6. The electromechanical switch of claim 4, wherein the distance between the supporter and the drain electrode is 100 to 3000 nm.

7. The electromechanical switch of claim 1, wherein the supporter has a height of 5 to 500 nm.

8. The electromechanical switch of claim 3, wherein the elastic conductive layer has a width of 10 to 200 nm.

9. The electromechanical switch of claim 1, wherein the elastic conductive layer has a patterned thin film structure including the at least one plate type graphene layer.

10. A method of manufacturing an electromechanical switch, comprising:

providing a substrate;

forming a supporter on a first region of the substrate;

forming a gate electrode and a drain electrode on a second region and a third region of the substrate, respectively, wherein the gate electrode and drain electrode are separated from each other;

forming an elastic conductive layer having a line shape on the supporter, a first end of which is supported by the supporter, a second end of which is separated from the gate electrode and the drain electrode, and the elastic conductive layer comprises at least one plate type graphene layer without a resin; and

forming a source electrode on the supporter, covering the first end of the elastic conductive layer.

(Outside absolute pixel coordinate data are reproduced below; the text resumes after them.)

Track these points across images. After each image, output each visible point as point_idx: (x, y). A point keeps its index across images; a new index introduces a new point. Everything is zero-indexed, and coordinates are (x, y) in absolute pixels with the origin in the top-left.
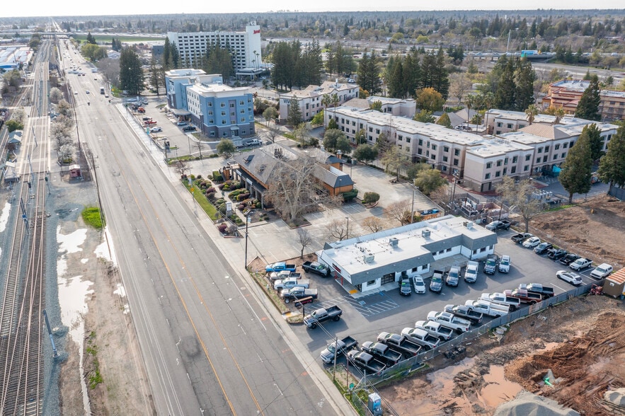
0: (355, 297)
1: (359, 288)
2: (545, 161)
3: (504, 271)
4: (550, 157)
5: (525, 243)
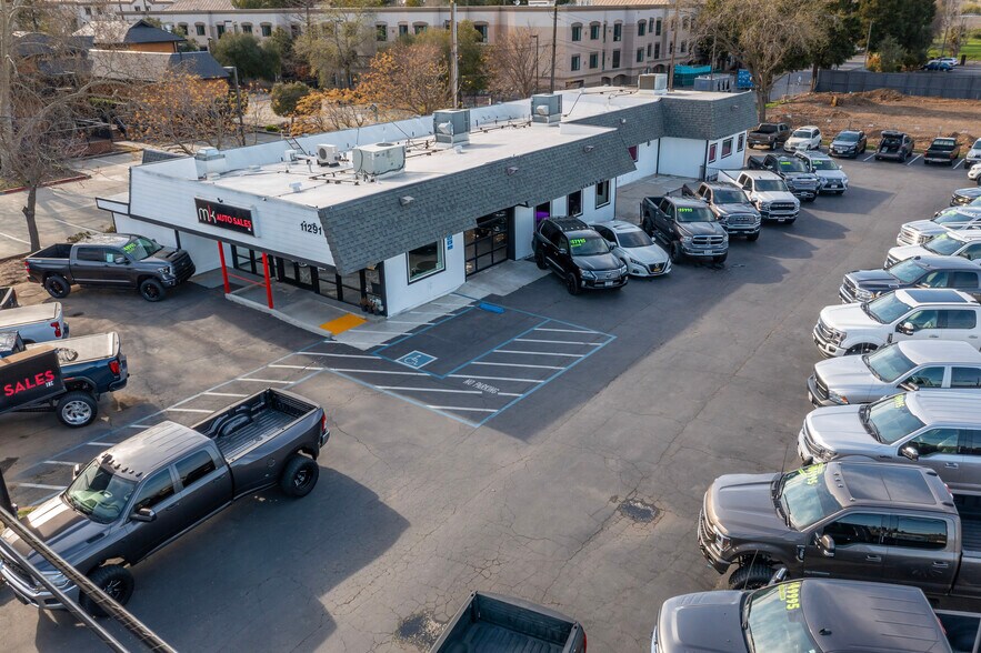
0: (364, 345)
1: (368, 295)
2: (657, 57)
3: (834, 187)
4: (664, 49)
5: (791, 141)
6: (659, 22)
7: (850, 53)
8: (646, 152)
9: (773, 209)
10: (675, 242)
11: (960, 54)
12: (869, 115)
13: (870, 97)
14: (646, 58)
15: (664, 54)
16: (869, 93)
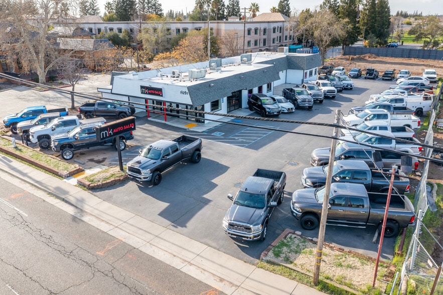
0: (200, 131)
2: (280, 42)
3: (349, 86)
4: (283, 38)
5: (334, 72)
6: (281, 28)
7: (356, 40)
8: (282, 74)
9: (328, 92)
10: (296, 102)
11: (401, 41)
12: (364, 63)
13: (364, 57)
14: (276, 42)
15: (283, 40)
16: (364, 55)
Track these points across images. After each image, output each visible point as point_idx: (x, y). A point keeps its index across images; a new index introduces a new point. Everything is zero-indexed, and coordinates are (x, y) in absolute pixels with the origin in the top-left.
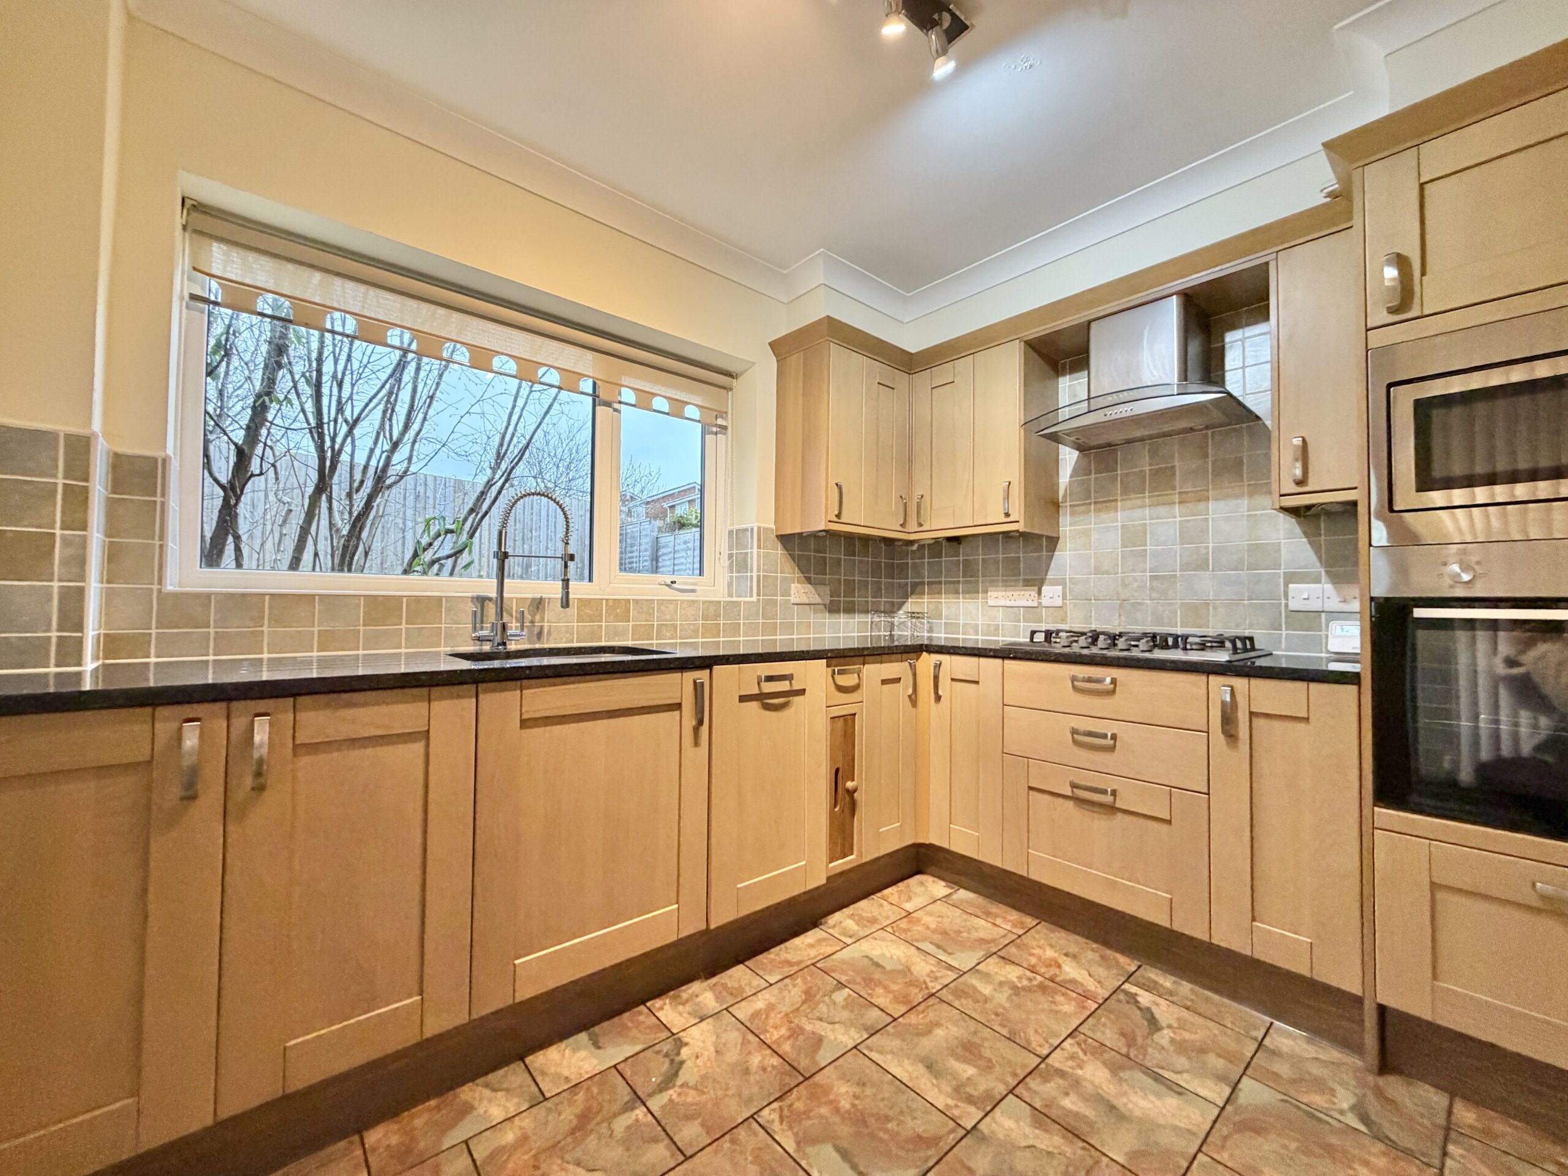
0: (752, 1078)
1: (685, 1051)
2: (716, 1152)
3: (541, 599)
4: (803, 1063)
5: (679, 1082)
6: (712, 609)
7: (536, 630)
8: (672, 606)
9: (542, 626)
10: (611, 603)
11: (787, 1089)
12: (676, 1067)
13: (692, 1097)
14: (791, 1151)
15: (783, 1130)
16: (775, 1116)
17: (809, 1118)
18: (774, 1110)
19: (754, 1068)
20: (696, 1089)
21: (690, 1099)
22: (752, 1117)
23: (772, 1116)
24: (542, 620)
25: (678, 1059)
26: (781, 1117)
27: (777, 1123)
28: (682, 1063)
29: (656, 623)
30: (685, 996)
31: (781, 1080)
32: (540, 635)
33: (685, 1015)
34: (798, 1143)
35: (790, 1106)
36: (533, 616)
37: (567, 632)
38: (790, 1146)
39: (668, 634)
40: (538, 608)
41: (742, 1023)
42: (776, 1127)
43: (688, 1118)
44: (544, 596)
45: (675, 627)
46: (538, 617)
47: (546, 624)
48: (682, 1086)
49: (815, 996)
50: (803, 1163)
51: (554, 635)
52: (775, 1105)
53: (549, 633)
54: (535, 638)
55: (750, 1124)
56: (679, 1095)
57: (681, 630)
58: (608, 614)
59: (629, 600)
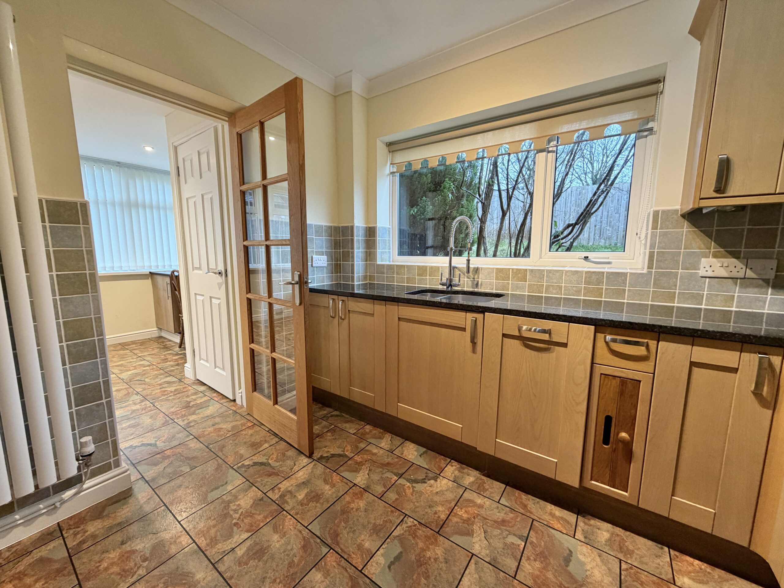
0: (429, 511)
1: (432, 482)
2: (385, 507)
3: (478, 268)
4: (447, 530)
5: (414, 485)
6: (594, 277)
7: (475, 283)
8: (558, 274)
9: (478, 281)
10: (515, 271)
11: (428, 525)
12: (423, 481)
13: (409, 492)
14: (393, 534)
15: (403, 529)
16: (410, 524)
17: (414, 538)
18: (413, 522)
19: (435, 509)
20: (413, 491)
21: (407, 491)
22: (406, 515)
23: (409, 523)
24: (478, 278)
25: (426, 481)
26: (411, 526)
27: (406, 525)
28: (425, 483)
29: (545, 284)
30: (466, 470)
31: (432, 522)
32: (477, 284)
33: (453, 475)
34: (397, 536)
35: (418, 529)
36: (474, 276)
37: (490, 285)
38: (396, 533)
39: (554, 291)
40: (476, 272)
41: (460, 497)
42: (404, 526)
43: (398, 493)
44: (479, 266)
45: (560, 288)
46: (476, 276)
47: (480, 280)
48: (412, 486)
49: (503, 526)
50: (388, 540)
51: (484, 285)
52: (416, 522)
53: (481, 284)
54: (475, 286)
55: (402, 515)
56: (409, 487)
57: (565, 290)
58: (513, 277)
59: (527, 270)
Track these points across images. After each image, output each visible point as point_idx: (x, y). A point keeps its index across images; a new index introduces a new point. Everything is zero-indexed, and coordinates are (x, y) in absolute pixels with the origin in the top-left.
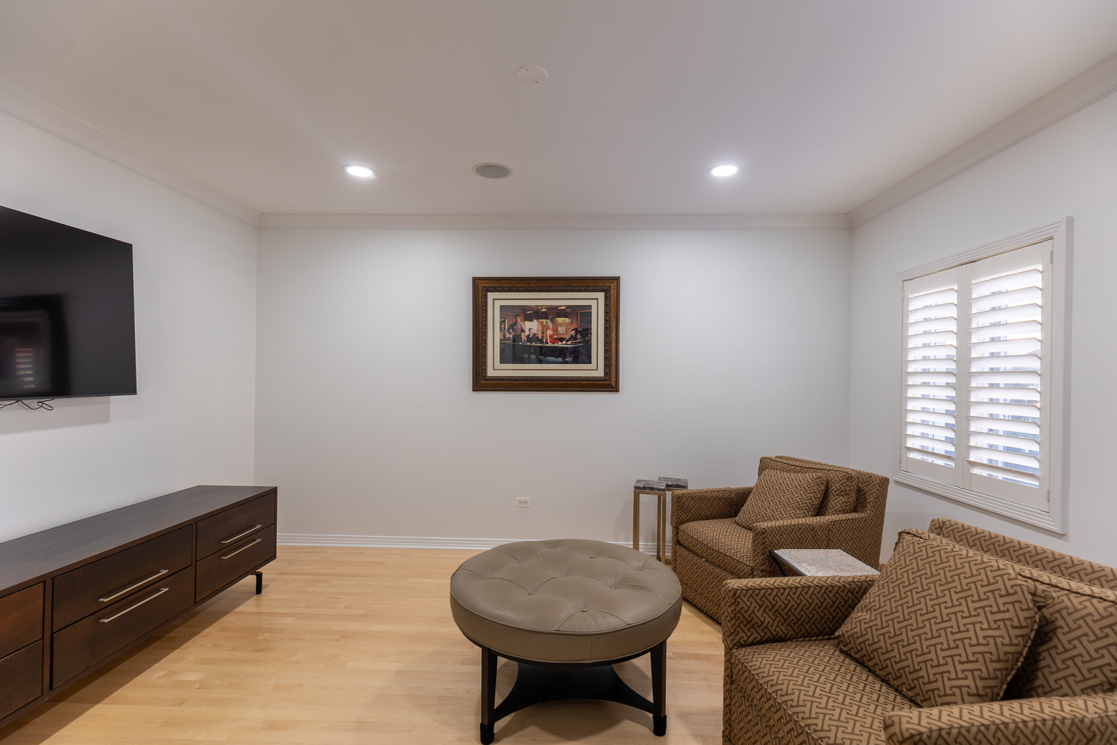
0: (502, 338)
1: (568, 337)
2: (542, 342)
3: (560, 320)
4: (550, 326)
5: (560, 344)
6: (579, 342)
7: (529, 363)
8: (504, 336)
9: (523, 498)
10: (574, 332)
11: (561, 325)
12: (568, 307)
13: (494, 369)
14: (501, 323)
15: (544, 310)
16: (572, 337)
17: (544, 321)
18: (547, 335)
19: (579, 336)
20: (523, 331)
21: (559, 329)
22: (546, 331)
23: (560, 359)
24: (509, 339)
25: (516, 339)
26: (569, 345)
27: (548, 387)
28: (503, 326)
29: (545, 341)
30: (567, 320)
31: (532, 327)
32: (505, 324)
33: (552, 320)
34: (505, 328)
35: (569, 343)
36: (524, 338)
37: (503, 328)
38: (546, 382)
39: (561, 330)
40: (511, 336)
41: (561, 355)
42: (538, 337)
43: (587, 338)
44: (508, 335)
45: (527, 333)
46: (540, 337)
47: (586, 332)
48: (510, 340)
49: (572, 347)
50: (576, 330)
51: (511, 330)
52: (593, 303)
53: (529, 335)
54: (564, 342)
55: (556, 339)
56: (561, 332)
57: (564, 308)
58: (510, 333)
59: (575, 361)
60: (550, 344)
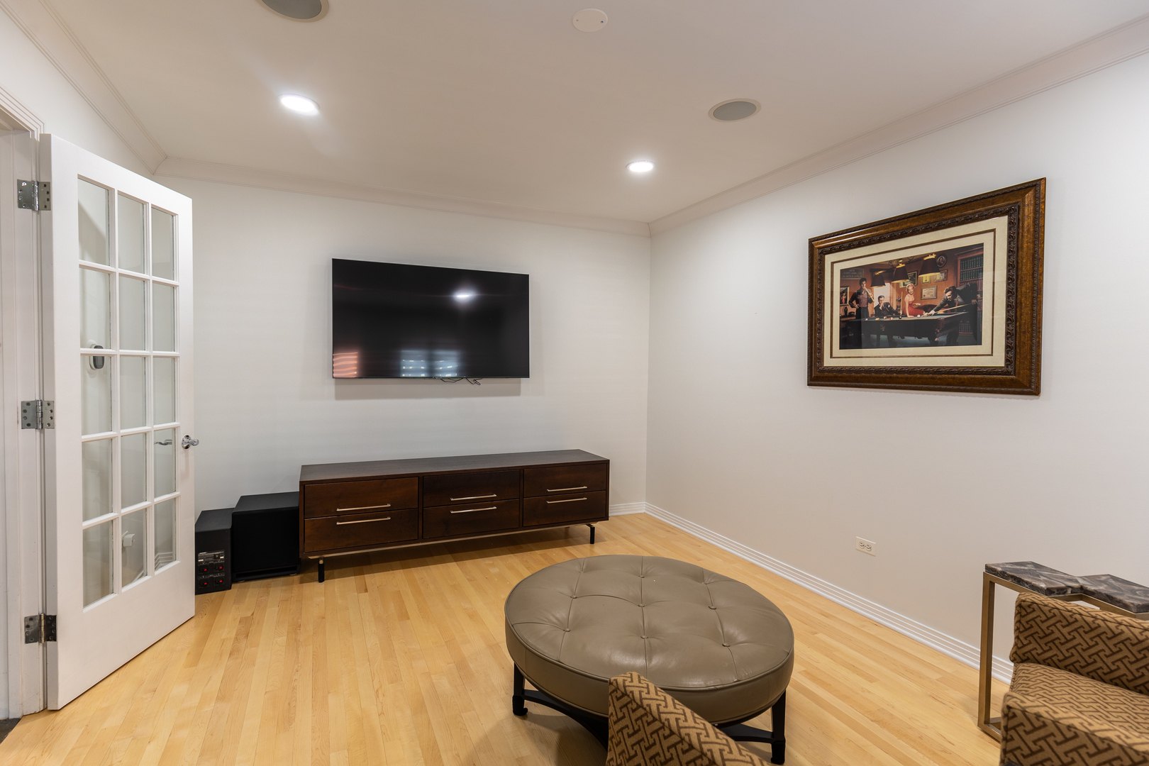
0: (843, 314)
1: (938, 303)
2: (897, 314)
3: (926, 277)
4: (910, 288)
5: (925, 316)
6: (959, 310)
7: (878, 346)
8: (846, 310)
9: (867, 541)
10: (949, 293)
11: (927, 285)
12: (939, 254)
13: (832, 358)
14: (842, 294)
15: (901, 266)
16: (946, 301)
17: (901, 282)
18: (904, 303)
19: (959, 299)
20: (870, 301)
21: (925, 291)
22: (904, 297)
23: (925, 339)
24: (851, 314)
25: (861, 312)
26: (941, 315)
27: (904, 383)
28: (844, 297)
29: (901, 313)
30: (938, 276)
31: (882, 294)
32: (846, 295)
33: (914, 280)
34: (846, 299)
35: (941, 312)
36: (871, 311)
37: (844, 301)
38: (900, 376)
39: (928, 293)
40: (854, 310)
41: (926, 333)
42: (891, 308)
43: (974, 301)
44: (850, 310)
45: (876, 303)
46: (895, 308)
47: (970, 293)
48: (853, 316)
49: (946, 318)
50: (954, 290)
51: (854, 302)
52: (986, 240)
53: (879, 306)
54: (933, 312)
55: (919, 308)
56: (927, 296)
57: (933, 256)
58: (853, 307)
59: (951, 342)
60: (910, 317)
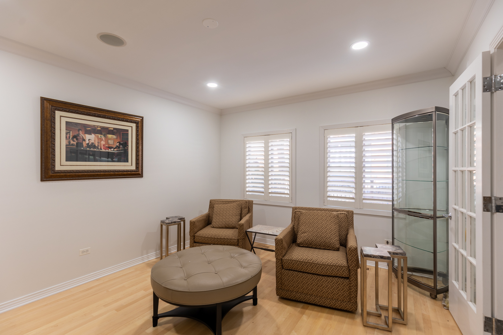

11. The method of claim 10, wherein the elastic conductive layer is comprises 1 to 500 layers of graphene.

12. The method of claim 10, wherein the supporter, the gate electrode, and the drain electrode are sequentially arranged in a row on the substrate.

13. The method of claim 12, wherein the distance between the supporter and the gate electrode is 50 to 2950 nm.

14. The method of claim 12, wherein the distance between the supporter to the drain electrode is 100 to 3000 nm.

15. The method of claim 10, wherein the forming of the elastic conductive layer comprises:

forming a sacrifice supporting layer covering the gate electrode and the drain electrode on the substrate, such that the sacrifice supporting layer is formed to be adjacent to the supporter;

forming an elastic conductive layer on the supporter and the sacrifice supporting layer;

patterning the elastic conductive layer; and

removing the sacrifice supporting layer.

16. The method of claim 15, wherein the elastic conductive layer is formed using an exfoliation method.

17. The method of claim 15, wherein the sacrifice supporting layer is formed of comprises a resin.

18. The method of claim 10, wherein the supporter has a thickness of 5 to 500 nm.

19. The method of claim 10, wherein the elastic conductive layer has a width of 10 to 200 nm.

20. The method of claim 10, wherein the elastic conductive layer is formed to have a patterned thin film structure including the at least one plate type graphene layer.

21. An electromechanical switch comprising:

an elastic conductive layer that moves by the application of an electric field, wherein the elastic conductive layer includes at least one plate type graphene layer without a resin; and

a substrate below the elastic conductive layer, the substrate having an upper surface that is planar and faces the elastic conductive layer,

wherein the elastic conductive layer has a bottom surface that is planar and faces the upper surface of the substrate, and

wherein the elastic conductive layer has a uniform thickness.